During my time at NJIT, I have participated in three significant research projects. The first project, ATreeGrep, investigated finding topologically similar trees within phylogenetic databases. This algorithm, primarily developed by Dr. Jason T.L. Wang, Dr. Dennis Shasha, and Dr. Kaizhong Zhang, exploits the properties of data modeled as unordered trees to find a given substructure within the tree. Phylogenetic data is data that models the evolutionary relationships between evolutionary units such as species or population groups.
Another project I contributed to concerned MPEG-7 and distance learning technologies. Essentially, an MPEG-7 is a standard developed by the Motion Picture Expert Group (MPEG) to annotate multimedia data. This annotation specifies every possible enumerable aspect of multimedia data. Since the current state of the art in multimedia information retrieval requires some interaction with annotation, MPEG-7 attempts to standardize this annotation. From this research, I developed with Vincent Oria and Viswanath Neelavalli a tool to create an MPEG-7 for a distance learning course.

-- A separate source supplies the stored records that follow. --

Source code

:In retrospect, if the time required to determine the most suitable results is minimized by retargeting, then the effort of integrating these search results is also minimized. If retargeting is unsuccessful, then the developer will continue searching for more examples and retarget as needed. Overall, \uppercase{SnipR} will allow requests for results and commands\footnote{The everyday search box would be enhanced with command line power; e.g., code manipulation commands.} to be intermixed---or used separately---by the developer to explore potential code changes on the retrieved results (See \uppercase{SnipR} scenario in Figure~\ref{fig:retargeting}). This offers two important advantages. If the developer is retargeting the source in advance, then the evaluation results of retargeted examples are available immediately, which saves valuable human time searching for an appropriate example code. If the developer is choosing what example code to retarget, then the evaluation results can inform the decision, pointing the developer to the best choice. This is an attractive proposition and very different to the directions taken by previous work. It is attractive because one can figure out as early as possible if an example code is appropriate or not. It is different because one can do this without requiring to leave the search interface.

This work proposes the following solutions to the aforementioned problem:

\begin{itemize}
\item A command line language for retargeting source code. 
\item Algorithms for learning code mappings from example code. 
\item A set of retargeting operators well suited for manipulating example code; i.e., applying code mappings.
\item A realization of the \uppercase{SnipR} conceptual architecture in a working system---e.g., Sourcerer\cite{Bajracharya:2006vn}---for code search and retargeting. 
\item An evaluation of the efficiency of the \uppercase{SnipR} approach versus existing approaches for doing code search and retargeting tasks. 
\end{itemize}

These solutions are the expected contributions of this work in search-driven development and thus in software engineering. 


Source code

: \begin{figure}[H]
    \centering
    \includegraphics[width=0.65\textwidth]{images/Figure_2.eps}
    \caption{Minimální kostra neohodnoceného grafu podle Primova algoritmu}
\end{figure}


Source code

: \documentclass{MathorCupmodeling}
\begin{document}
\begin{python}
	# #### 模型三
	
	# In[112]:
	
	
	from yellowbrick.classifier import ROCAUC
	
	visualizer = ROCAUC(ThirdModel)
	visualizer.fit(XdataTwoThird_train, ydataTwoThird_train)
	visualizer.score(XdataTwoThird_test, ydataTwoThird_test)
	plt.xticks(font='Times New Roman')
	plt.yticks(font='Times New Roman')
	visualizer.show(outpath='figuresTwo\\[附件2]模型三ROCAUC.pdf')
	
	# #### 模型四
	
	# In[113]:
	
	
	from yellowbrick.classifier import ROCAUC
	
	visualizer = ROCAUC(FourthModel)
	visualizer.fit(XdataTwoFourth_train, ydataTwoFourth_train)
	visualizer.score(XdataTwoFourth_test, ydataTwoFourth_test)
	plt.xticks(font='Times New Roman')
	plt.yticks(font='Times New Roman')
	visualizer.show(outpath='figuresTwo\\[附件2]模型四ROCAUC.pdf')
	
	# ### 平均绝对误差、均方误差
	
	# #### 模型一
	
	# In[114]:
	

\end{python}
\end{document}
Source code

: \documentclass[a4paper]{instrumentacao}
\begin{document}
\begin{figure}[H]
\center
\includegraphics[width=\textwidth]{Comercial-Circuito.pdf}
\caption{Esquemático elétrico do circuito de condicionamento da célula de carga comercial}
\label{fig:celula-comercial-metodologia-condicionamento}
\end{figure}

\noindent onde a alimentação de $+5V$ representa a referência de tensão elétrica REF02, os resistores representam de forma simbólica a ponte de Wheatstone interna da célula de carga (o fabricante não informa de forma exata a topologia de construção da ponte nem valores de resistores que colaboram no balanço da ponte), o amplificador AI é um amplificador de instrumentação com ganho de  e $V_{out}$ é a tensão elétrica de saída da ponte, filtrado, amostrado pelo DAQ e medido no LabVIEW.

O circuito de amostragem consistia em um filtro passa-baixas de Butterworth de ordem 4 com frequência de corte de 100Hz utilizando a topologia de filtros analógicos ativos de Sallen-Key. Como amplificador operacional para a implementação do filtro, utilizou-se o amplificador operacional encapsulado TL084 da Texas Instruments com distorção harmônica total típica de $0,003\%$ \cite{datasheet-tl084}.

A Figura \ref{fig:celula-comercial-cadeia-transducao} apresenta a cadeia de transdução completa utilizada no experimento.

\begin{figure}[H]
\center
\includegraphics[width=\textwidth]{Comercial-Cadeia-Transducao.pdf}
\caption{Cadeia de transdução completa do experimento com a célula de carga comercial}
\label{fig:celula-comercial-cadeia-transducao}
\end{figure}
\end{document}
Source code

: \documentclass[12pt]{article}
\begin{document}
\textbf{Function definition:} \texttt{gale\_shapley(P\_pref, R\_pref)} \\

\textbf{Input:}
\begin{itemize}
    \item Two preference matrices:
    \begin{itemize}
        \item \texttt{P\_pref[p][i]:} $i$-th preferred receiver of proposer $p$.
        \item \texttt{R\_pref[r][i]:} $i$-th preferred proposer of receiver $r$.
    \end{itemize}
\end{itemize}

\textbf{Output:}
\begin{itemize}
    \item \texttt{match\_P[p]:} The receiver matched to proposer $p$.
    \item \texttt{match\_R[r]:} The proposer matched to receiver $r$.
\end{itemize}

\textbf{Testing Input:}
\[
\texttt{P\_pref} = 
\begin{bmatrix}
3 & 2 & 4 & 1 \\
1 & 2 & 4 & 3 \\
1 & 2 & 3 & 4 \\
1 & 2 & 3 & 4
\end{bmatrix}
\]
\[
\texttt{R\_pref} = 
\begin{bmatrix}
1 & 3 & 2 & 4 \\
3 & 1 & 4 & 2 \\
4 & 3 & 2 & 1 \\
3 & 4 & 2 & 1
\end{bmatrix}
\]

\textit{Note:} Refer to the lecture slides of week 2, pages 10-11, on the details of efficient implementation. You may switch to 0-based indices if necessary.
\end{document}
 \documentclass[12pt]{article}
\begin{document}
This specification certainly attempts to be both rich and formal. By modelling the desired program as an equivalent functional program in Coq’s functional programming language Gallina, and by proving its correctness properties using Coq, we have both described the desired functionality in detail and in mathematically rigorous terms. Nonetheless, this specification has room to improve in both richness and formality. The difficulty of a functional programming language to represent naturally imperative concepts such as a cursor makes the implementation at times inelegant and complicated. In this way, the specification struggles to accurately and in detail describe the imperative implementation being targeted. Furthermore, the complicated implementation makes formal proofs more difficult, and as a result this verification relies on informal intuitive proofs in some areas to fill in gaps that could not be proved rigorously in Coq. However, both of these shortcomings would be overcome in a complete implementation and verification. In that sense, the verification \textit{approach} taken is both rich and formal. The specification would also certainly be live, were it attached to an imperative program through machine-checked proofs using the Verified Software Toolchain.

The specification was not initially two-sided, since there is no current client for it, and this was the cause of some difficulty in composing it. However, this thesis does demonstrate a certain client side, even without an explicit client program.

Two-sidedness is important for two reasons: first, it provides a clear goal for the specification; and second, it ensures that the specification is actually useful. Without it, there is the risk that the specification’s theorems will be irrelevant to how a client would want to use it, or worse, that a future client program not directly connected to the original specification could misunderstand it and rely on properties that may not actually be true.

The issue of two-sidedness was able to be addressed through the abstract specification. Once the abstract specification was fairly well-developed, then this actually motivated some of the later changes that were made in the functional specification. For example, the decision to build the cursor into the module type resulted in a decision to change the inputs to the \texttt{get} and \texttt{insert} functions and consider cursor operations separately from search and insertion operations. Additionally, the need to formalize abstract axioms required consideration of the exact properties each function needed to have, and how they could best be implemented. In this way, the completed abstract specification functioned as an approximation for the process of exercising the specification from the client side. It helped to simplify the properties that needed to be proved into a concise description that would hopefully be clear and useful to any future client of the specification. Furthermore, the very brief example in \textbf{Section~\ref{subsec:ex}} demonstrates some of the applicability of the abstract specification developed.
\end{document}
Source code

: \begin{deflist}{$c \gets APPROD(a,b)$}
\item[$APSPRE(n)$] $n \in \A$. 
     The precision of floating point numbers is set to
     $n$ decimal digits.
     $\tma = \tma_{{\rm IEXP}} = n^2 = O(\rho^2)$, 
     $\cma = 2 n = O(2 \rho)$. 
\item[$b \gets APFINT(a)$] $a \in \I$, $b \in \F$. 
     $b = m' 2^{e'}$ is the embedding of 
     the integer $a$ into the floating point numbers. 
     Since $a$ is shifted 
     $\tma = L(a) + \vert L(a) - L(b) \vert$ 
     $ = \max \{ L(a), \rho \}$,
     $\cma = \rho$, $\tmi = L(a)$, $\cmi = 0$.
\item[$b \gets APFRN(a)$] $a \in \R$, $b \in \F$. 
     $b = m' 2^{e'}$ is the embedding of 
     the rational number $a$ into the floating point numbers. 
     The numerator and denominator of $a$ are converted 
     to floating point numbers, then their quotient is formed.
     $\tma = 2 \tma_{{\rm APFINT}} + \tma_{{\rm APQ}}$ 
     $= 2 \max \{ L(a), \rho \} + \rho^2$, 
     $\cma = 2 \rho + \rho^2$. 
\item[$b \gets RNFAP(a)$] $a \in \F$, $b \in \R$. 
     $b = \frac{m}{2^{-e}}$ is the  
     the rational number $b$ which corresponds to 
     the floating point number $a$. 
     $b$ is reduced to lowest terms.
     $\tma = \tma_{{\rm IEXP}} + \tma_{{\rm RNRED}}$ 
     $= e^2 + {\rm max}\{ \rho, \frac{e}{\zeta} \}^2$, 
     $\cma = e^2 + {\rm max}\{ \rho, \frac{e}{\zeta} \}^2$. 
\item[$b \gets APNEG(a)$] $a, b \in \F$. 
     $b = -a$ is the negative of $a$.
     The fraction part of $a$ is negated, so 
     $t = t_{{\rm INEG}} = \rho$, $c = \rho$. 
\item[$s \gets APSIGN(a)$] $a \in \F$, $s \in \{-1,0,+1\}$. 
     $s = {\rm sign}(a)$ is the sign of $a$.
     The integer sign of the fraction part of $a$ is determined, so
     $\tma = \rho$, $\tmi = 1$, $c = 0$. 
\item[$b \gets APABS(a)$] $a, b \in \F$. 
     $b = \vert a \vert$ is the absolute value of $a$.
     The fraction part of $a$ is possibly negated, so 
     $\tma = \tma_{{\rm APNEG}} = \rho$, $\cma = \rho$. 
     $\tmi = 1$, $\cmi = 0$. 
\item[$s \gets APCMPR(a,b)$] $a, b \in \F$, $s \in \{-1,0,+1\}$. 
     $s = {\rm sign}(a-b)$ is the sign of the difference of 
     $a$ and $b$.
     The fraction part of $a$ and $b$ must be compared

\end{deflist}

My work on ATreeGrep led to my dissertation research. During this research, I observed numerous discrepancies within the data that would skew results for the tool. This resulted in my investigation into biological databases and data quality. I looked at the problems World Wide Web data repositories have in maintaining their data quality at an optimum level. Biological data quality is a difficult problem that has unique issues that are characteristic of the data set. Since biological data consists of many complex data models that must interact with each other, and these data models consist of heterogeneous data, the problem has many research issues to consider. Based on the observations concerning biological data quality, my dissertation focuses on developing a framework that can be imposed upon biological databases to help improve the quality of this data. This framework, called BIO-AJAX, works with the biological data to preserve the experimental results while also creating a more consistent environment for the data. The framework has been implemented upon an evolutionary database, TreeBASE.Summary of Research Plan
My research plan for the next few years is to focus on data quality problems within biology data repositories, using my experiences during my dissertation research to facilitate exploring data quality issues in phylogenetics and proteomics. For my dissertation, I applied BIO-AJAX evolutionary databases. This project has completed implementation on TreeBASE and the results show significant improvement upon the TreeBASE data retrieval. Since I have already shown how it can improve information retrieval and knowledge discovery in this data set, the next step will be to try to apply BIO-AJAX to a larger and more complex data set, such as protein data. In the next few years I plan to explore these options as well as any other productive research areas related to biological data quality. This research will consist of continuing the partnerships I have been developing during my graduate studies as well as initiating new partnerships. The research will maintain investigating exploratory data mining as a means for biological data cleaning as well as examining new biological data quality issues. Currently, I am exploring various funding opportunities for this work and will continue to do so as this project progresses.
I am also open to working with any individuals on research projects where I can make a contribution. In my time at NJIT, I have worked on a number of research projects different times. The topics have included data mining research, database warehouse management research, multimedia database research and bioinformatics research.